(this book was recommended to me by another homeschooler who has read the book, they say that the main family in the book homeschool)
In the late summer of a long ago year, a killer arrived in a small city. His name was Alton Turner Blackwood, and in the space of a few months he brutally murdered four families. His savage spree ended only when he himself was killed by the last survivor of the last family, a fourteen-year-old boy.
Half a continent away and two decades later, someone is murdering families again, recreating in detail Blackwood’s crimes. Homicide detective John Calvino is certain that his own family—his wife and three children—will be targets in the fourth crime, just as his parents and sisters were victims on that distant night when he was fourteen and killed their slayer.
As a detective, John is a man of reason who deals in cold facts.

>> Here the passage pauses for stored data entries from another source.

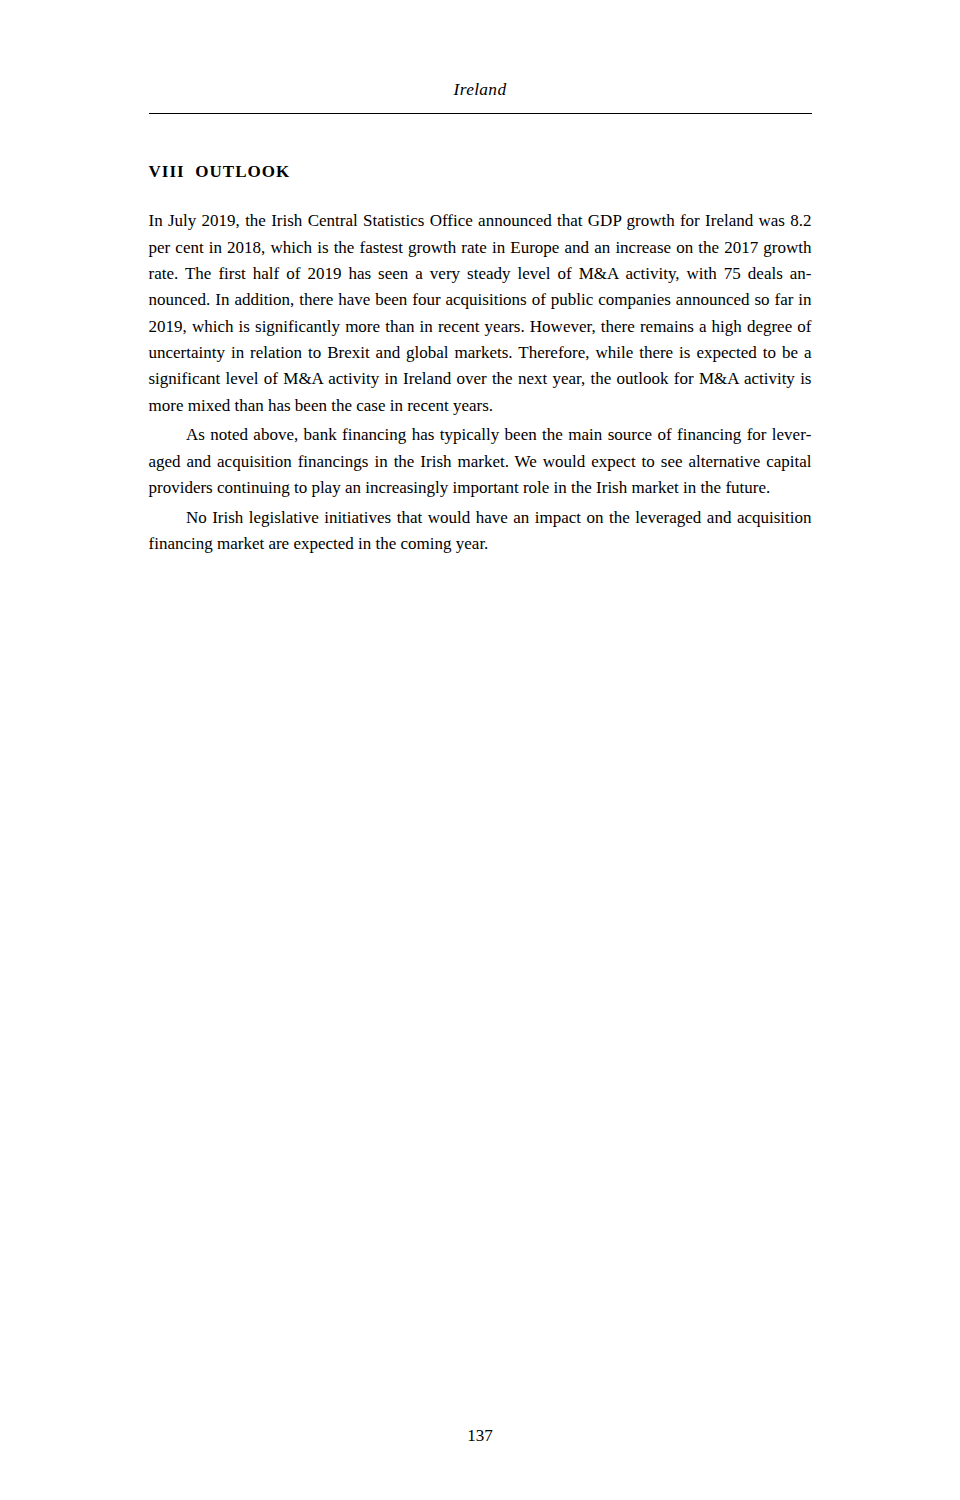Ireland
VIII Outlook
In July 2019, the Irish Central Statistics Office announced that GDP growth for Ireland was 8.2 per cent in 2018, which is the fastest growth rate in Europe and an increase on the 2017 growth rate. The first half of 2019 has seen a very steady level of M&A activity, with 75 deals announced. In addition, there have been four acquisitions of public companies announced so far in 2019, which is significantly more than in recent years. However, there remains a high degree of uncertainty in relation to Brexit and global markets. Therefore, while there is expected to be a significant level of M&A activity in Ireland over the next year, the outlook for M&A activity is more mixed than has been the case in recent years.
As noted above, bank financing has typically been the main source of financing for leveraged and acquisition financings in the Irish market. We would expect to see alternative capital providers continuing to play an increasingly important role in the Irish market in the future.
No Irish legislative initiatives that would have an impact on the leveraged and acquisition financing market are expected in the coming year.
137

But an extraordinary experience convinces him that sometimes death is not a one-way journey, that sometimes the dead return.

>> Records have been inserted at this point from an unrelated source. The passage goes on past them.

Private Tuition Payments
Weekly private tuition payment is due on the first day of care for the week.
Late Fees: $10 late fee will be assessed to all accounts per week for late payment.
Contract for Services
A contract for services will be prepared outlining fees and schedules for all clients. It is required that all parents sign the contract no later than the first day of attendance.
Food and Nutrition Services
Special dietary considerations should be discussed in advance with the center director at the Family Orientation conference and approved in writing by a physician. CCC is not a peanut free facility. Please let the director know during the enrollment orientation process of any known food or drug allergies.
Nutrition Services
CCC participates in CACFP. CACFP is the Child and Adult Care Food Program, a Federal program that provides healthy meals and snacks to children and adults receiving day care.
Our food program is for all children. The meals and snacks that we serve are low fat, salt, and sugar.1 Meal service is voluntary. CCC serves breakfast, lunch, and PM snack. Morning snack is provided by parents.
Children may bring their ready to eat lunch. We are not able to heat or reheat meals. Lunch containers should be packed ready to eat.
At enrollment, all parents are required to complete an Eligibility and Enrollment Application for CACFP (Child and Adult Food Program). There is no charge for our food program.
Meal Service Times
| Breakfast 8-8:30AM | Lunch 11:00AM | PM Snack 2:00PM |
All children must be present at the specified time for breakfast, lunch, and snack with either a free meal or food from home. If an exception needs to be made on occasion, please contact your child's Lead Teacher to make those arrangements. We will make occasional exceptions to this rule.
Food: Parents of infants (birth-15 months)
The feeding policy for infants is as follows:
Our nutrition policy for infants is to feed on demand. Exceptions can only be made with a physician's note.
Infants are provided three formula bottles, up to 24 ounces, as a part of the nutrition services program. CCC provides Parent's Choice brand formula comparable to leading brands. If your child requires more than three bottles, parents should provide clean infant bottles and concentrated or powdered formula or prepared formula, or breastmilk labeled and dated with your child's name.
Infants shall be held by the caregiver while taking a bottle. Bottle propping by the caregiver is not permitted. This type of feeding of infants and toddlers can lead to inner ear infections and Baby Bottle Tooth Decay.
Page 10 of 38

Here is ghost story like no other you have read. In the Calvinos, Dean Koontz brings to life a family that might be your own, in a war for their survival against an adversary more malevolent than any he has yet created, with their own home the battleground. Of all his acclaimed novels, none exceeds What the Night Knows in power, in chilling suspense, and in sheer mesmerizing storytelling.
- Hardcover: 464 pages
- Publisher: Bantam; First Edition edition (December 28, 2010)
- Language: English
- ISBN-10: 0553807722
- ISBN-13: 978-0553807721
Meet the author:
Biography~ From the Author / From Wikipedia
I was born and raised in Pennsylvania where I graduated from Shippensburg State College (now Shippensburg University). When I was a senior in college, I won an Atlantic Monthly fiction competition and have been writing ever since. My first job after graduation was with the Appalachian Poverty Program, where I was expected to counsel and tutor underprivileged children on a one-to-one basis. During my first day on the job, I discovered that the previous occupier of my position had been beaten up by the very kids he had been trying to help and had landed in the hospital for several weeks. The following year was filled with challenge but also tension, and I was more highly motivated than ever to build a career as a writer. I wrote nights and weekends, which I continued to do after leaving the poverty program and going to work as an English teacher in a suburban school district outside Harrisburg. After a year and a half in that position, my wife, Gerda, made me an offer I couldn't refuse: "I'll support you for five years," she said, "and if you can't make it as a writer in that time, you'll never make it." By the end of those five years, Gerda had quit her job to run the business end of my writing career. Gerda and I, along with our dog, Trixie, live in southern California.